The Little Deaths

The storm whipped violently through the trees, lightning crackling purple veins across the sky, illuminating the field below in quick flashes of unnatural blue. Anna Myers was twelve years old again running through the thick grass as sheets of rain poured down on her. Fire was licking up from the field in her wake, a wet flame that moved as if it were possessed by the devil himself, chasing her with every step she made. Burning fingers groped desperately for her even as the rain fought them back. She ran with hell nipping at her heels.

Suddenly there were no flames, no lightning or rain to drench her. The grass was dry, brown and dying in a wide arc around her. The trees were gnarled, black and leafless bending down in a skeleton’s grip that threatened to crush her. The familiar woods had become a forest of burnt match sticks clawing up at an alien sky. From the darkness ahead a faint red light began to glow under the horizon. A tiny body stepped uneasily through the haze. Denise Myers was still wearing the same pigtails and pleated skirt she’d worn when she left for school that morning. Her eyes were milky, glassed over and her skin had a sick pallor that seemed unnatural on her freckled face. Her mouth made wordless shapes as if she were chewing on something.

A torrent of crimson and black parted her lips and erupted from her mouth followed by a charred black hand. The first was joined by the second until the innocent face masking the beast was ripped open and peeled away. Blood dripped from chitinous black skin as something less than human took the little girl’s place. With frail, skeletal features and a mouth filled in a spiral of shark teeth, Anna Myers knew that death had come for her. Her legs weighed a thousand pounds and rooted her like a tree to the spot. Her arms were limp and useless. She tried to scream but her voice had been stolen, her open mouth pleading from a desperate shriek that wouldn’t come.

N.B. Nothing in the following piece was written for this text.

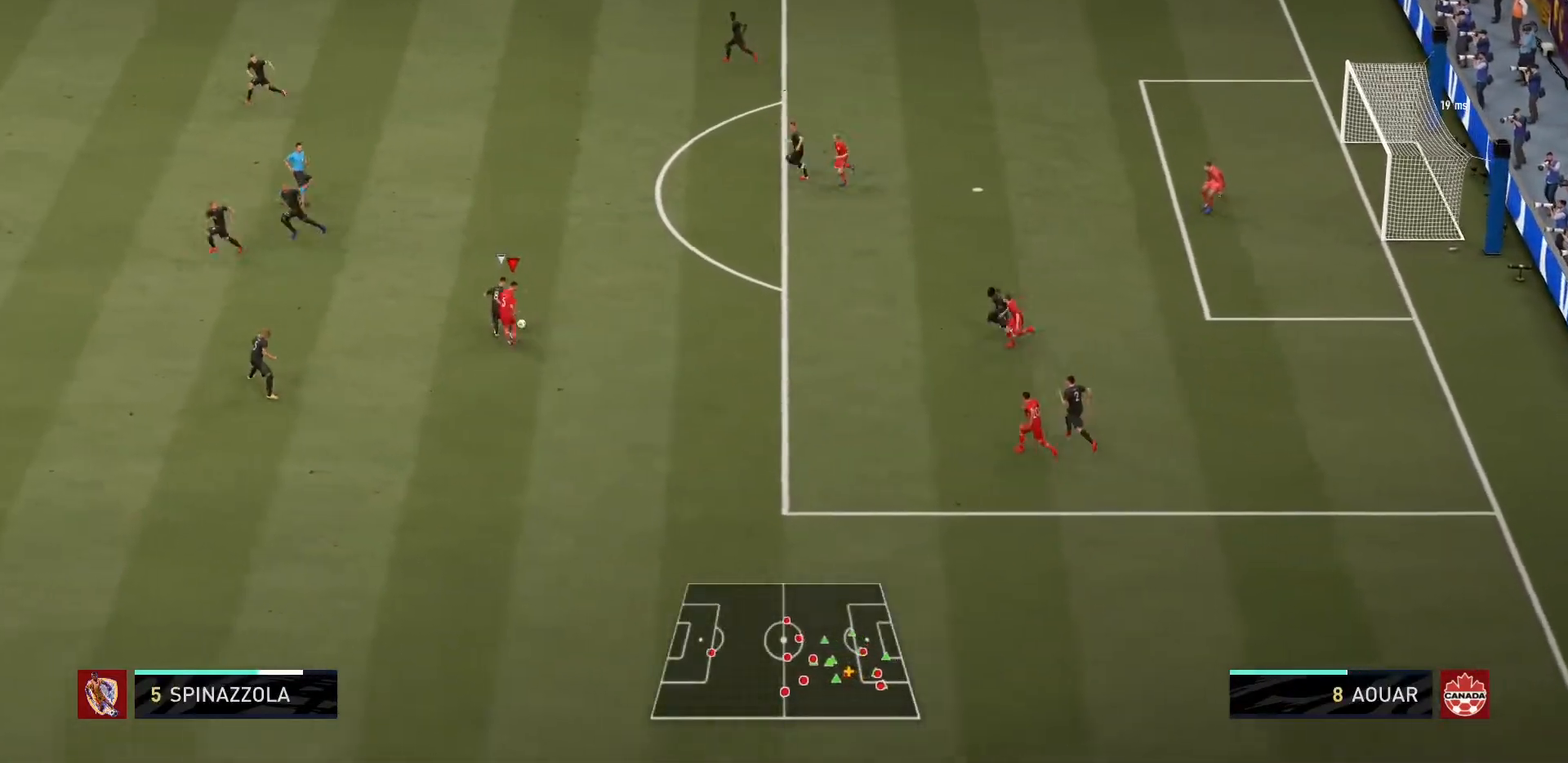
{"buttons": ["L2", "R1"], "left_stick": "up-left", "right_stick": "center", "events": [[200, "left_stick", "up"], [400, "left_stick", "up-left"]]}
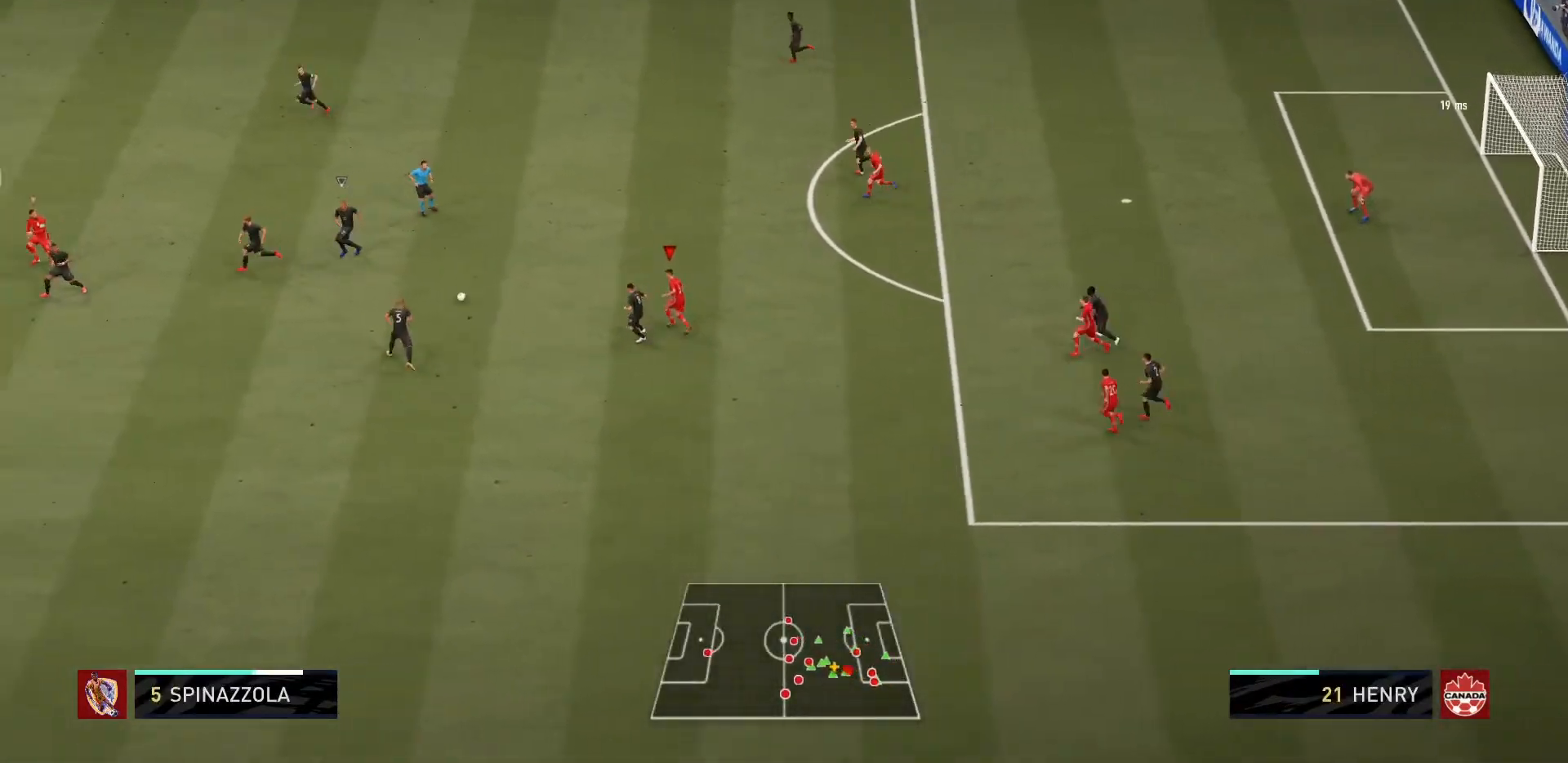
{"buttons": ["R1"], "left_stick": "right", "right_stick": "center", "events": [[134, "L2", "up"], [167, "left_stick", "left"], [300, "L1", "down"], [401, "left_stick", "right"], [467, "L1", "up"]]}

Dark hands gripped her throat. The buzz saw grin beginning its fatal spiral before her eyes.

Anna sat straight up in her bed and screamed. No longer a little girl but a grown woman, she was alone in her apartment. Drenched in sweat she clutched her chest to keep her heart from beating out of her ribs into the floor. Outside the sun was blazing and the sky was blue. On shaking legs she walked into the living room of her apartment and stripped naked. Placing a blank canvas on the easel, she began to paint her latest nightmare.


Danny Oldham stared at his reflection in the cup of black coffee getting cold on the table in front of him. Each line and scar on his face seemed more pronounced in the steaming darkness inside the cup. He hated the way he looked, the thing he had become over the ages. He could still vaguely remember pieces of his childhood, of a guitar he’d strummed lazily under a willow tree with a gentle breeze blowing the branches against his face. He was unrecognizable now, even to himself. With each death his body had changed. Not just the adding of scars but the geography of his physique had gradually warped. His nose was broader than it had been a decade ago and his ears were just a bit smaller. His hair had been red, black, brown and now blonde. He wondered what he’d look like in another hundred years.

“You okay?” It was a gentle question from Novak who’d been sipping his coffee across from Danny for several minutes. The silence had been too much for him.

“Just been a rough morning.” Danny said solemnly. “Never expected a piece of me would ever be used for something like this.”

“So what do you think he was doing out there?”

“Priming the pump.” Danny said. “Psychic turbulence makes it easier to pull through into our world. He’d have leveled that place and flooded it, made it the perfect conduit for them to crawl through in droves. Twelve souls and a medium to pass through; it would have been hell on earth.”

“Like Denise Myers?” Novak asked.

Danny nodded.

“So what now?”

“Now? We wait for your guys to find Anna and then we hide her in the most secluded place we can find. That thing can’t exist in our world forever but, if it brings friends they could take a place like that house and make it a sanctuary. Those woods would be uninhabitable and they’d work on spreading into the rest of the town.”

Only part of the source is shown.